Anyways, yes there is nothing wrong with admitting a patient at a true CGA or S level. If they lived alone, CGA or S or SBA means they can’t go back home. If they have needs of 2 therapy disciplines and have medical need then they should qualify for IPR.

Usually as long as they will need at least 5 days of acute rehab. If it’s going to be shorter than usually not as time efficient.
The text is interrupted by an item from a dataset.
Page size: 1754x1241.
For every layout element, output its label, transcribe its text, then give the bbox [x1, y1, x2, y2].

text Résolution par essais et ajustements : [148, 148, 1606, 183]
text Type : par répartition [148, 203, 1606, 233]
I am not an insurance reviewer. I am just trying to get people better and back home in a short period of time. There is nothing in Medicare guidelines that says they have to be min or mod A or something like that.

Much better than going to a SNF and the patient signing out after 5 days of not getting any therapy.
This is how I feel. Are there reasonable goals? Admit to rehab!

5 day minimum is my criteria as well.
 
I read the therapy notes.

If they are listed CGA but walked 500 feet with no AD and no OT needs then of course not. If they are listed as CGA for 15 feet with 2 LOB episodes and have a humerus fracture and mod A for dressing then yes. If they have Alzheimer’s disease and listed as a full S then no.

If they are independent walking 500 feet, but need acute care speech and O&P then you can admit.

Ultimately the company you work for is trying to feed you patients. Your screeners should have a good idea what patients you and the PD are comfortable taking. The acute care therapists should also have a good idea who to send to you. Maybe talk to your screeners and PD, see what levels they have taken historically and look at the outcome data. Also consider, maybe that patient should have been admitted a week ago and they stayed too long in acute care.

Of course, mod A seems to be the gold standard for managed Medicare. But not always.